**WORK INSTRUCTION:** Reproduce every line of text in the material below without changes, and omit the pictures from your output.

**SOURCE RECORDS:**
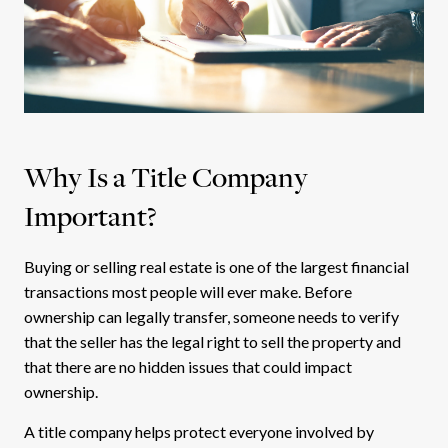
Why Is a Title Company
Important?
Buying or selling real estate is one of the largest financial
transactions most people will ever make. Before
ownership can legally transfer, someone needs to verify
that the seller has the legal right to sell the property and
that there are no hidden issues that could impact
ownership.
A title company helps protect everyone involved by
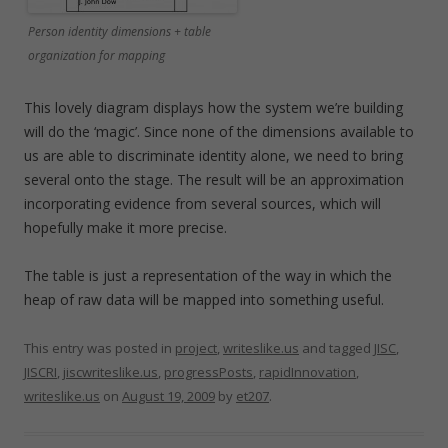
Person identity dimensions + table
organization for mapping
This lovely diagram displays how the system we’re building
will do the ‘magic’. Since none of the dimensions available to
us are able to discriminate identity alone, we need to bring
several onto the stage. The result will be an approximation
incorporating evidence from several sources, which will
hopefully make it more precise.
The table is just a representation of the way in which the
heap of raw data will be mapped into something useful.
This entry was posted in
project
,
writeslike.us
and tagged
JISC
,
JISCRI
,
jiscwriteslike.us
,
progressPosts
,
rapidInnovation
,
writeslike.us
on
August 19, 2009
by
et207
.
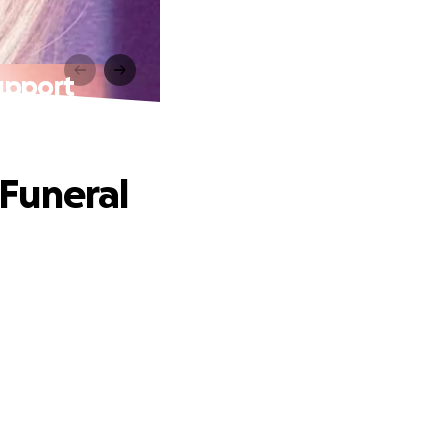
upport
Funeral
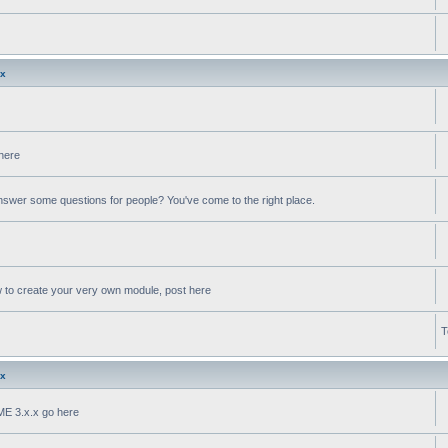
.x
 here
swer some questions for people? You've come to the right place.
w to create your very own module, post here
T
.x
oME 3.x.x go here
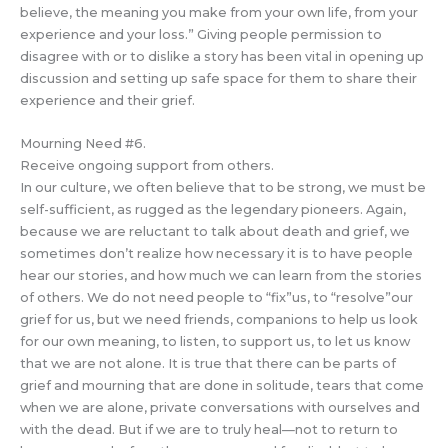
believe, the meaning you make from your own life, from your
experience and your loss.” Giving people permission to
disagree with or to dislike a story has been vital in opening up
discussion and setting up safe space for them to share their
experience and their grief.
Mourning Need #6.
Receive ongoing support from others.
In our culture, we often believe that to be strong, we must be
self-sufficient, as rugged as the legendary pioneers. Again,
because we are reluctant to talk about death and grief, we
sometimes don’t realize how necessary it is to have people
hear our stories, and how much we can learn from the stories
of others. We do not need people to “fix”us, to “resolve”our
grief for us, but we need friends, companions to help us look
for our own meaning, to listen, to support us, to let us know
that we are not alone. It is true that there can be parts of
grief and mourning that are done in solitude, tears that come
when we are alone, private conversations with ourselves and
with the dead. But if we are to truly heal—not to return to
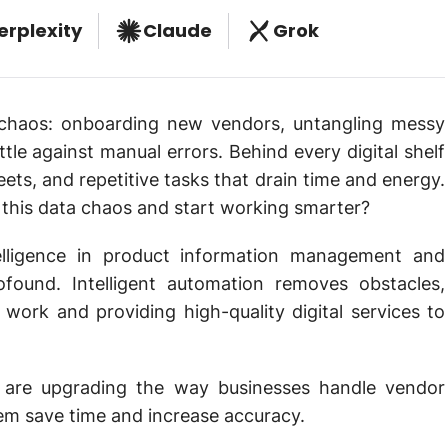
erplexity
Claude
Grok
haos: onboarding new vendors, untangling messy
tle against manual errors. Behind every digital shelf
eets, and repetitive tasks that drain time and energy.
h this data chaos and start working smarter?
telligence in product information management and
found. Intelligent automation removes obstacles,
work and providing high-quality digital services to
 are upgrading the way businesses handle vendor
em save time and increase accuracy.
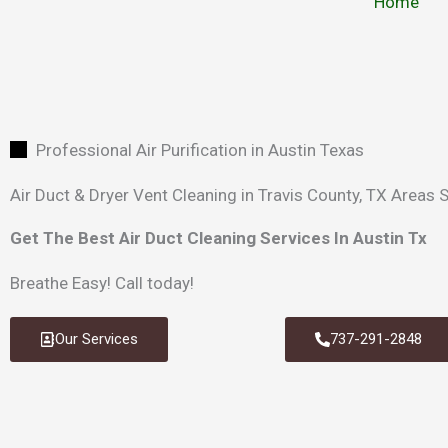
Home
Professional Air Purification in Austin Texas
Air Duct & Dryer Vent Cleaning in Travis County, TX Areas 
Get The Best Air Duct Cleaning Services In Austin Tx
Breathe Easy!
Call today!
Our Services
737-291-2848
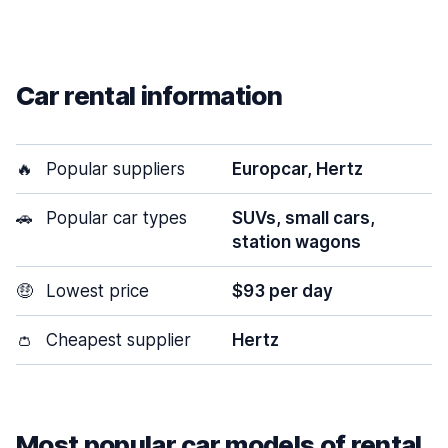
Car rental information
🔥
Popular suppliers
Europcar, Hertz
🚗
Popular car types
SUVs, small cars,
station wagons
🤑
Lowest price
$93 per day
👛
Cheapest supplier
Hertz
Most popular car models of rental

**RESPONSE AREA:**
Why Is a Title Company
Important?
Buying or selling real estate is one of the largest financial
transactions most people will ever make. Before
ownership can legally transfer, someone needs to verify
that the seller has the legal right to sell the property and
that there are no hidden issues that could impact
ownership.
A title company helps protect everyone involved by
Person identity dimensions + table
organization for mapping
This lovely diagram displays how the system we’re building
will do the ‘magic’. Since none of the dimensions available to
us are able to discriminate identity alone, we need to bring
several onto the stage. The result will be an approximation
incorporating evidence from several sources, which will
hopefully make it more precise.
The table is just a representation of the way in which the
heap of raw data will be mapped into something useful.
This entry was posted in
project
,
writeslike.us
and tagged
JISC
,
JISCRI
,
jiscwriteslike.us
,
progressPosts
,
rapidInnovation
,
writeslike.us
on
August 19, 2009
by
et207
.
upport
Funeral
.x
 here
swer some questions for people? You've come to the right place.
w to create your very own module, post here
T
.x
oME 3.x.x go here
believe, the meaning you make from your own life, from your
experience and your loss.” Giving people permission to
disagree with or to dislike a story has been vital in opening up
discussion and setting up safe space for them to share their
experience and their grief.
Mourning Need #6.
Receive ongoing support from others.
In our culture, we often believe that to be strong, we must be
self-sufficient, as rugged as the legendary pioneers. Again,
because we are reluctant to talk about death and grief, we
sometimes don’t realize how necessary it is to have people
hear our stories, and how much we can learn from the stories
of others. We do not need people to “fix”us, to “resolve”our
grief for us, but we need friends, companions to help us look
for our own meaning, to listen, to support us, to let us know
that we are not alone. It is true that there can be parts of
grief and mourning that are done in solitude, tears that come
when we are alone, private conversations with ourselves and
with the dead. But if we are to truly heal—not to return to
erplexity
Claude
Grok
haos: onboarding new vendors, untangling messy
tle against manual errors. Behind every digital shelf
eets, and repetitive tasks that drain time and energy.
h this data chaos and start working smarter?
telligence in product information management and
found. Intelligent automation removes obstacles,
work and providing high-quality digital services to
 are upgrading the way businesses handle vendor
em save time and increase accuracy.
Home
Professional Air Purification in Austin Texas
Air Duct & Dryer Vent Cleaning in Travis County, TX Areas 
Get The Best Air Duct Cleaning Services In Austin Tx
Breathe Easy!
Call today!
Our Services
737-291-2848
Car rental information
🔥
Popular suppliers
Europcar, Hertz
🚗
Popular car types
SUVs, small cars,
station wagons
🤑
Lowest price
$93 per day
👛
Cheapest supplier
Hertz
Most popular car models of rental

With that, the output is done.